Genomic Reference Libraries: Unlocking the Secrets of Deep-Sea Life
By Pedro Peres
The deep sea is Earth’s largest and least explored habitat, home to glowing fish, mysterious shrimps, strange cephalopods, and other amazing critters. As scientists work to understand this ecosystem, one thing becomes clear: to study the deep sea, we need to know who lives there.
That might sound simple, but it is not. Correctly identifying deep-sea species is one of the major challenges in marine science. Many species look similar, live thousands of meters below the surface, and are known from only a handful of specimens. Knowing which species live there is essential for everything from biodiversity monitoring and ecosystem conservation to understanding evolution in these environments.
In recent years, environmental DNA (eDNA) has emerged as an exciting method to detect deep-sea life. By collecting water samples and sequencing the DNA they contain, researchers can detect species without needing to see or catch them. But it is not as simple as it sounds like: if we do not have a good reference database to match the DNA to, we can’t tell what species it came from. It is like finding a fingerprint with no database to check it against. That’s where genomic reference libraries come in.
A genomic reference library is a collection of DNA sequences that are tied to correctly identified organisms. Ideally, each DNA record is linked to a physical specimen (voucher) that’s been preserved in a museum and identified by a taxonomic expert.

Figure 1. Preserving deep-pelagic samples collected during DSB2 for future DNA sequencing.
Without that level of care, small mistakes can quickly become big problems. Misidentifying a species once can lead to years of flawed data and wrong data interpretation.
To address this, DEEPEND|RESTORE and DSB are now building carefully curated and vouchered genomic libraries for deep-sea species, focusing on fish, crustaceans, and mollusks. From these specimens, we are sequencing the full mitochondrial genome of these species. But why the mitochondrial genome?
The mitochondrial DNA is found in many copies per cell, making it easier to recover from degraded or low-quality samples. A few regions of the mitochondrial DNA are usually used in eDNA studies or in direct sequencing for fast species identification (barcoding). For example, the 12S or 16S ribosomal RNA and the cytochrome c subunit I (COI) regions are common choices in many biodiversity studies. In these studies, usually one region is sequenced at a time, which means that we need references for each gene. By sequencing the full mitochondrial genome, we are getting multiple targeted regions from the same specimen and at the same time, improving the use and reliability of these reference libraries.
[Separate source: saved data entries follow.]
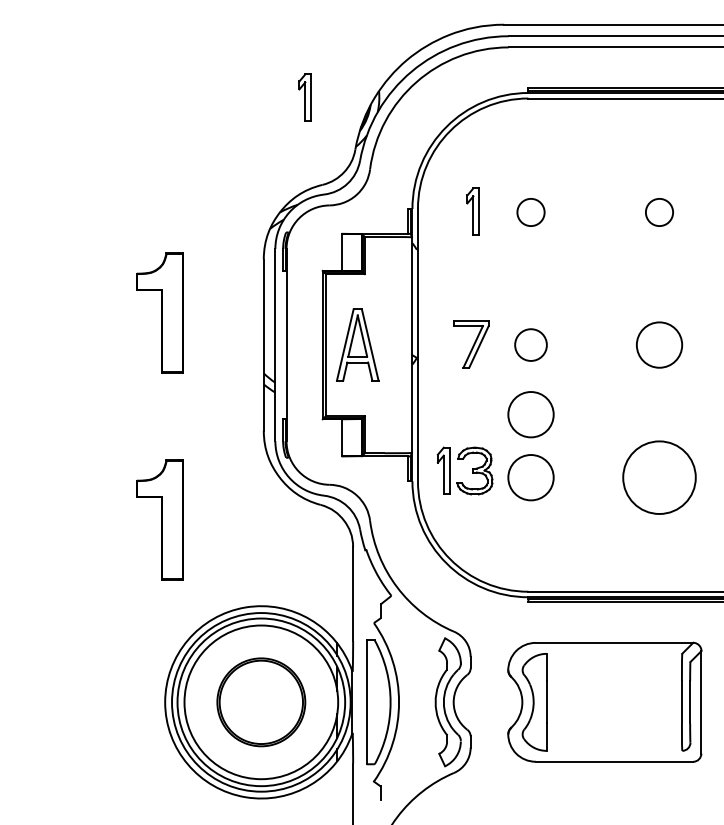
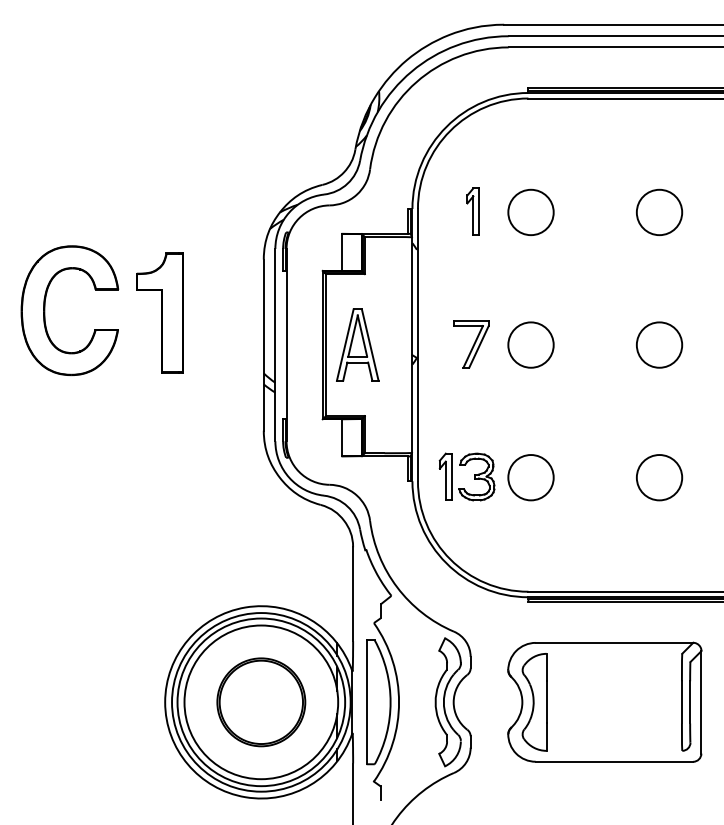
part at (304, 97): present -> none
circle at (530, 212) diameter: 27 px -> 45 px
circle at (659, 212) diameter: 27 px -> 45 px
part at (45, 310): none -> present
circle at (530, 344) diameter: 32 px -> 45 px
circle at (530, 414): present -> none
part at (472, 470) position: (472, 470) -> (474, 476)
circle at (659, 477) diameter: 73 px -> 45 px
part at (159, 519): present -> none
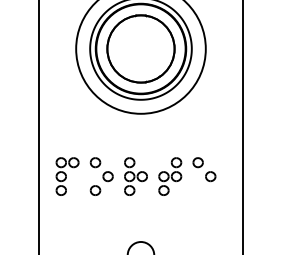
These genomic libraries are laying the foundation for a future where biodiversity monitoring is faster, more accurate, and accessible, even in the most remote parts of the ocean.

Figure 2. Full circular mitochondrial genome of the lanternfish Diaphus dumerilii (voucher specimen: FIFC 115).
This is a work in progress, but we are already having results, and our goal is to sequence hundreds of species. Later, all this data will be deposited in public genetic databases (e.g., NCBI), and become available from anyone to use, or match their fingerprints to.
Each new genome added to the reference library brings us closer to unlocking the secrets of deep-sea life.